Something Prof. Daccurso said last night after passing out our grades really hit me right. He said that he's very interested in our conceptual understanding of the material, rather than rote regurgitation. Rote regurgitation is easy. Memorize some names and dates, spit it all out verbatim, and you pass! Yay! You can't remember it fifteen minutes later, but good on you anyway! Conceptual understanding though . . . ahhh. That's like changing your own personal mental "registry". Conceptual understanding affects how you think and perform. Rote regurgitation is good for a pat on the head and maybe a cookie. I am very pleased that Prof. Joe is the kind of teacher who teaches toward application rather than mere scholarship.

Well, I worked my ass off for this exam, and it shows. And now, to paraphrase Sun Ra, "What am I gonna do now I ain't got no ass?"

Study for the next one.

03 April 2006

Seth Godin's Blog & My Two Cents

Seth writes:

"The worst thing you can do is be boring and vague.
"The second worst thing you can do is be boring and verbose and obvious."

The third worst thing you can do is be hyperbolic yet oblivious.

Jim Henson used excessive hyperbole over and over and over as a source of comedy - Sam the Eagle's pronouncements, every Muppets Lab invention unveiled, etc. It's even in the theme song: "The Most Sensational, Inspirational, Celebrational, Muppetational . . ."
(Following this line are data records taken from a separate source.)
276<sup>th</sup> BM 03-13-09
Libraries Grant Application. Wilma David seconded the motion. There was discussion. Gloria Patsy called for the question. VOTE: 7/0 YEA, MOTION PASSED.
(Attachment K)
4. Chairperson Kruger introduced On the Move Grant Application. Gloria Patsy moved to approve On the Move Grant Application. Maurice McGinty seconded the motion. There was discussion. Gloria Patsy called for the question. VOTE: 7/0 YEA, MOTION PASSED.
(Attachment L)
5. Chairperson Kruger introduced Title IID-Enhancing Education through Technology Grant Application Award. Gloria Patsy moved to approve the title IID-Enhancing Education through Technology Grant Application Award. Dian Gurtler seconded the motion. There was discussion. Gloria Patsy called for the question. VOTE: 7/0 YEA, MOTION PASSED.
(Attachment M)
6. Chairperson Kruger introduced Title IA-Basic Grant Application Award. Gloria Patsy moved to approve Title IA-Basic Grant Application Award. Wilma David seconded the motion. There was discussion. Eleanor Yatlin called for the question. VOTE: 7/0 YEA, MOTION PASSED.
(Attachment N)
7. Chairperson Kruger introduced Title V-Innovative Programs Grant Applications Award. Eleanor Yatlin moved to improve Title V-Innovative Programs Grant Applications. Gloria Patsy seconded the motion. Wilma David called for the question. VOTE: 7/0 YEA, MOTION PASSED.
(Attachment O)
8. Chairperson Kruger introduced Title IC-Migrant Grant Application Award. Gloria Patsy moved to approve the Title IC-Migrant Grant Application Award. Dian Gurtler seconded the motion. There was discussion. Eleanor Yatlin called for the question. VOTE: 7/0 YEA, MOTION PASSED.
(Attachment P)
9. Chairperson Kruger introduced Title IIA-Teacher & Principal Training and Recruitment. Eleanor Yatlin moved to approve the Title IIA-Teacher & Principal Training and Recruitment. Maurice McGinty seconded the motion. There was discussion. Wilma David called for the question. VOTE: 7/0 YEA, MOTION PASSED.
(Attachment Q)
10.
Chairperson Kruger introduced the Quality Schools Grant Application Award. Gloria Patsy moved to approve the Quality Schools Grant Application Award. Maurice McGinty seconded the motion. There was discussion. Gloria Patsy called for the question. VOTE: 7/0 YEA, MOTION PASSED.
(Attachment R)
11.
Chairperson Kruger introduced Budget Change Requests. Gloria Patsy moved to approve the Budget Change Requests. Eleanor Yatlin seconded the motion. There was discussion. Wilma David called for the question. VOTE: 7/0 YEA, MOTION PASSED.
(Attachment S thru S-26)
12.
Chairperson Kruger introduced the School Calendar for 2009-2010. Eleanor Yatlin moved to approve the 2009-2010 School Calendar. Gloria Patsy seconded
My favorite bit of hyperbole in the "real world" is when at this time of year movie studios release what they call "The most highly anticipated movie of the year." Dude. It's April.

Or how about "The New #1 Hit Show in America" that hasn't even premiered yet? I heard radio ads for Heist claiming this amazing ratings feat (which must somehow involve TiVo and a time machine) in the days leading up to its premiere.

Audiences aren't stupid. This isn't the 1950s. You can't tell us something is the best, most impressive, most eagerly anticipated, groundshaking, life-changing toothpaste (or whatever) and not expect a wry grin and a raised eyebrow. And maybe a chortle, suppressed of course so you don't know that we know that you're full of crapola.

There is a place for such exaggeration . . . when it's accurate. Of course then it wouldn't be hyperbolic, it'd just be descriptive ("The Most Watch Comedy In America" "The Safest Car on the Road".)

I wonder though . . . even if some huge claim turns out to be justified, do audiences even care?

"Honey, come quick! The New #1 Hit Show in America is on!"